Sunday, September 03, 2006

Stupid Conveniences

Before I was old enough to do chores around the house I was old enough to watch TV. On TV I learned that scrubbing the toilet was the worst job in the world and that laundry was really, really hard, especially if you liked to roll around in the grass and bleed.

Now that I am older I am convinced that people are just stupid. Scrubbing the toilet is neither difficult nor disgusting. If it is, than perhaps you had better look into some dietary changes instead of flooding the world with more cleaning chemicals. Laundry is a pain in the ass, but it isn't difficult. And there really is no reason to worry about ring around the collar. The one that really gets me, though is the pancake thing. You know, the late night commercial that insists that flipping pancakes is really fucking hard and no one should ever have to do it again. Are you kidding me? You can't flip a pancake? You need a whole new kitchen applaince for this?

Modern life is plagued with all kinds of hardships, some more distressing than others. Now Fido is too old, obese or tiny to join you on your couch or bed. There's a treatment for Restless Leg Syndrome for which, in the olden days, my Mom used to prescribe activity. Our bacon can never cook fast enough and we are apparently too sensitive to wind and cold and must go cross country skiing in climate controlled comfort with a television blasting. That's just so that we can catch glimpses of other things that will make our lives bigger and brighter and more out of touch with any kind of physical functioning.

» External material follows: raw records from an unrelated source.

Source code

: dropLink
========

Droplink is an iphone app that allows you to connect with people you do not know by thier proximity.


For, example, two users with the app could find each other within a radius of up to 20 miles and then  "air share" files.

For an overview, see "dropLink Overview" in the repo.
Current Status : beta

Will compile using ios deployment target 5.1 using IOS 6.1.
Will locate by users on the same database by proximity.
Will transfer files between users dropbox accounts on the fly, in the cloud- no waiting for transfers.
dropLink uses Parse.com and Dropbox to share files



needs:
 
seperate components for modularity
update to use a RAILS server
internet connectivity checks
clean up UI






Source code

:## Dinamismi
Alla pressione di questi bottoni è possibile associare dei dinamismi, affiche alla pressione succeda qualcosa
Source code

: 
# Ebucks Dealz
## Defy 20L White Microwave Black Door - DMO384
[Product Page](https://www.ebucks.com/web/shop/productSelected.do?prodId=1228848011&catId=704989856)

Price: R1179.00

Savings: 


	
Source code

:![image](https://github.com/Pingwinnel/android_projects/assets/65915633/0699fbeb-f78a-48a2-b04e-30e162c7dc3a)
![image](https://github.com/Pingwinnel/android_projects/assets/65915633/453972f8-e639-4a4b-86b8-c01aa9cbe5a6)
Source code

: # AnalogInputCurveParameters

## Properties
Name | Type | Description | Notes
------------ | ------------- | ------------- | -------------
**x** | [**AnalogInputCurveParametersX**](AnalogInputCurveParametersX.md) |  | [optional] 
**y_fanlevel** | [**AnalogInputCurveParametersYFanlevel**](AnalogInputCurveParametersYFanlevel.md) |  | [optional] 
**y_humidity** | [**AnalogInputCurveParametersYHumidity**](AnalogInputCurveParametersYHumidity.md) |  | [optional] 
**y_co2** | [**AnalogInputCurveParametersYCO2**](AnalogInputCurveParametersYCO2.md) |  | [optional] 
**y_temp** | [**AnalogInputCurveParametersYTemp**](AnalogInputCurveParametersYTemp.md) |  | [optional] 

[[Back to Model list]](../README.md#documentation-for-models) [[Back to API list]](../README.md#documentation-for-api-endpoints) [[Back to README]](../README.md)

Granted, I just spent a week in Vermont feeding chickens, milking cows, chasing after children, and building hotter than hell bonfires. (Oh! She was a gorgeous fire!) We had to deal with the tragic passing of a pet fish and a pet chicken and we learned that when you throw a big rock straight up in the air that it will more than likely land on your head and leave you with a huge lump. We had no difficulties boiling water for hard boiled eggs on a wood burning stove. Our bacon crisped up nicely in a regular old frying pan. We built a chicken coop using some young trees from the grove, some loose stones, nails and chicken wire. We lit the bonfire without any fancy flammable liquids and we didn't even have a television to tell us how we were handling all this stuff all wrong.

I'm happier than hell to be back in my dusty Brooklyn home, but it was nice to have access to a little country wisdom for a week. That, and I brought home some killer fucking cheese.

2 Comments:

Blogger X said...

Take it from someone who grew up in a drafty farm house heated by a wood stove, and who plucked the feathers off of Sunday dinner on Saturday afternoon, country wisdom ain't exactly all it's cracked up to be. You'll pry my dishwasher from my cold dead hands.

5:29 PM  
Blogger Unknown said...

And most farmers start their bonfires with diesel and used motor oil.